Authors: Todd J Kowalski MD*, Kennith F Layton MD, Elie F Berbari MD, James M Steckelberg MD, Paul M Huddleston MD, John T Wald MD, Douglas R Osmon MD, MPH
Title: Follow-up Magnetic Resonance Imaging in Patients with Pyogenic Spine Infections: Correlation with Clinical Features
Addresses: Mayo Clinic, Marian Hall 5, 200 1st St. SW, Rochester, MN 55905
Purpose: Follow-up MRI examinations are increasingly used to monitor spine infection patients' response to treatment. We aim to describe follow-up MRI examination findings 4-8 weeks after diagnosis and initiation of treatment of spine infections and to compare with clinical findings
Methods: Thirty-three patients with spinal infection and available baseline and 4-8 week follow-up MRIs were included in this retrospective cohort study. Baseline and follow-up MRI were graded by two neuroradiologists blinded to clinical characteristics and outcome. Clinical findings and outcomes were independently obtained by retrospective review of the medical record.

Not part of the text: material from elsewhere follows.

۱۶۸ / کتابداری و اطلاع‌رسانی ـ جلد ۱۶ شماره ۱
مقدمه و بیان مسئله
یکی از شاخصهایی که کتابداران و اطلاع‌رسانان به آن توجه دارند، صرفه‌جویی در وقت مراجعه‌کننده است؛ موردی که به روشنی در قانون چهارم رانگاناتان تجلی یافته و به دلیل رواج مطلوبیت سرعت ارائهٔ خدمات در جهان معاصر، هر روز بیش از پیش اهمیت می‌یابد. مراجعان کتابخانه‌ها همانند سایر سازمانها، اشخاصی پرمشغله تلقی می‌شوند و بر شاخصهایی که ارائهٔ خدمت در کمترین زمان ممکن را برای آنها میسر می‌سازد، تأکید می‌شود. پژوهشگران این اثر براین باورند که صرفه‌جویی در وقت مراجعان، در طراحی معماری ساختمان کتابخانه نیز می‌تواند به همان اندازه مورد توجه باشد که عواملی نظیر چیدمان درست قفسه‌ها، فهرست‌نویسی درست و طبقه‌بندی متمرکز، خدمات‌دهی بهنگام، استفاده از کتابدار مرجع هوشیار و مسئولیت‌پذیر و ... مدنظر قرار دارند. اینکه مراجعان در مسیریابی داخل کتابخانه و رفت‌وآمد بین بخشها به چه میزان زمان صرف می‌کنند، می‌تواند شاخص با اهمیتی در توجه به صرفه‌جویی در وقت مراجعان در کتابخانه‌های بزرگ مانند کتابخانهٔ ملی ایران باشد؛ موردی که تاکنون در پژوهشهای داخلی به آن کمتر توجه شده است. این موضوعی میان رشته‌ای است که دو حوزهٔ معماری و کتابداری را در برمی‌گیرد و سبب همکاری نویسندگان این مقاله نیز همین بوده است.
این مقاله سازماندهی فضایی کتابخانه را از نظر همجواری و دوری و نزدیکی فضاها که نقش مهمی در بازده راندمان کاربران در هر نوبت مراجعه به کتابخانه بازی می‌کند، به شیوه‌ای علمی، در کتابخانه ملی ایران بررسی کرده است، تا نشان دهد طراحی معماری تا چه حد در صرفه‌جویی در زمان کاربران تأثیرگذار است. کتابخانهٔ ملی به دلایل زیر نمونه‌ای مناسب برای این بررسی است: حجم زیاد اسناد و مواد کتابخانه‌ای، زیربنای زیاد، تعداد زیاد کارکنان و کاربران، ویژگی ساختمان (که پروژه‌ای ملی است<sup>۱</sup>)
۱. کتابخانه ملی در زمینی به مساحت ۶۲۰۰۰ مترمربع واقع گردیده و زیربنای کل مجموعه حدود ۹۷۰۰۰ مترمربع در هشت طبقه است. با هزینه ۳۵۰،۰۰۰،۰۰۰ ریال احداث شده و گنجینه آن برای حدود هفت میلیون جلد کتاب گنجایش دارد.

Results:Compared with baseline MRI examinations, follow-up MRI more frequently demonstrated vertebral body compression fractures (26/33 (79%) vs 14/33 (47%); P<0.001) and less frequently demonstrated epidural enhancement (19/32 (59%) vs 29/33 (88%); P = 0.008), epidural canal abscess (3/32 (9%) vs 15/33 (45%); P = 0.001), and epidural canal compromise (10/32 (31%) vs 19/33 (58%); P = 0.008). Follow-up MRI exams demonstrated interval improvement in paraspinal inflammation (16/32 (50%)) and less epidural enhancement (21/32 (66%)). However vertebral body enhancement (24/33 (73%)), disc space enhancement (23/32 (72%)), and bone marrow edema (29/33 (88%)) more often were determined to be equivocal or worse appearing. 21 of 32 (66%) follow-up MRI exams' overall grades were considered improved, 5 (16%) equivocal and 6 (19%) worse. Follow-up MRI exams' overall grades by clinical status and clinical impact are shown in Table 1. No single MRI finding was associated with clinical status.
Discussion: Soft tissue findings, not bony findings, should be the focus of clinicians interpreting follow-up MRI results. No single MRI parameter was associated with the patients' clinical status.